Enfin, le tribunal constate que le demandeur, face à la remise en cause par le ministre de son identité, s’est abstenu de verser une quelconque pièce y relative dans le cadre de son recours sous analyse, et ce, alors même que d’après ses propres déclarations, sa mère, sa sœur et des amis se trouveraient toujours en Biélorussie, de sorte qu’au moins une de ces personnes aurait pu l’aider, par quelque moyen que ce soit, à établir son identité.
Eu égard à tout ce qui précède, le tribunal conclut que c’est à juste titre que le ministre a retenu que la crédibilité du récit du demandeur est ébranlée dans son ensemble et qu’il ne saurait, dès lors, bénéficier ni du statut de réfugié ni du statut conféré par la protection subsidiaire.
Il s’ensuit que ce volet du recours en réformation encourt le rejet pour ne pas être fondé.
2) Quant au recours visant la décision ministérielle portant ordre de quitter le territoire Le demandeur estime que ce volet de la décision ministérielle encourrait la réformation en conséquence de la réformation du premier volet de la décision portant refus de l’octroi d’une protection internationale dans son chef.
Le délégué du gouvernement conclut au rejet du recours.
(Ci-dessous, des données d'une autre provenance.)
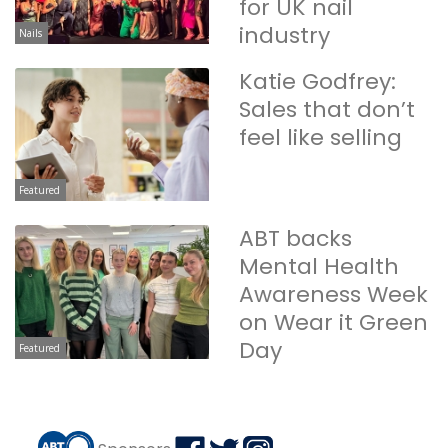
for UK nail
industry
Nails
Katie Godfrey:
Sales that don’t
feel like selling
Featured
ABT backs
Mental Health
Awareness Week
on Wear it Green
Day
Featured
Aux termes de l’article 34 (2) de la loi du 18 décembre 2015, « une décision du ministre vaut décision de retour. […] ». En vertu de l’article 2 q) de la loi du 18 décembre 2015, la notion de « décision de retour » se définit comme « la décision négative du ministre déclarant illégal le séjour et imposant l’ordre de quitter le territoire ». Si le législateur n’a pas expressément précisé que la décision du ministre visée à l’article 34 (2) précité, de la loi du 18 décembre 2015 est une décision négative, il y a lieu d’admettre, sous peine de vider la disposition légale afférente de tout sens, que sont visées les décisions négatives du ministre. Il suit dès lors des dispositions qui précèdent que l’ordre de quitter le territoire est la conséquence automatique du refus de protection internationale.
Dans la mesure où le tribunal vient de retenir que c’est à juste titre que le ministre a rejeté la demande de protection internationale du demandeur, il a valablement pu assortir cette décision d’un ordre de quitter le territoire.
Il suit des considérations qui précèdent que le recours en réformation introduit à l’encontre de l’ordre de quitter le territoire est à rejeter pour être également non fondé.
Par ces motifs, le tribunal administratif, deuxième chambre, statuant contradictoirement ;
écarte des débats le mémoire supplémentaire de Maître Louis Tinti du 8 avril 2024 ;
22 reçoit en la forme le recours en réformation introduit à l’encontre de la décision ministérielle du 9 décembre 2021 portant refus d’une protection internationale ;
donne acte à Madame (B) de ce qu’elle se désiste du volet du recours la concernant ;
pour le surplus, déclare ledit recours en réformation non justifié et en déboute ;
reçoit en la forme le recours en réformation introduit à l’encontre de la décision ministérielle du 9 décembre 2021 portant ordre de quitter le territoire ;
donne acte à Madame (B) de ce qu’elle se désiste du volet du recours la concernant ;
pour le surplus, déclare ledit recours en réformation non justifié et en déboute ;
condamne les demandeurs aux frais et dépens de l’instance.
Ainsi jugé par :
Alexandra Castegnaro, vice-président, Annemarie Theis, premier juge, Caroline Weyland, premier juge, et lu à l’audience publique du 7 octobre 2024 par le vice-président, en présence du greffier Paulo Aniceto Lopes.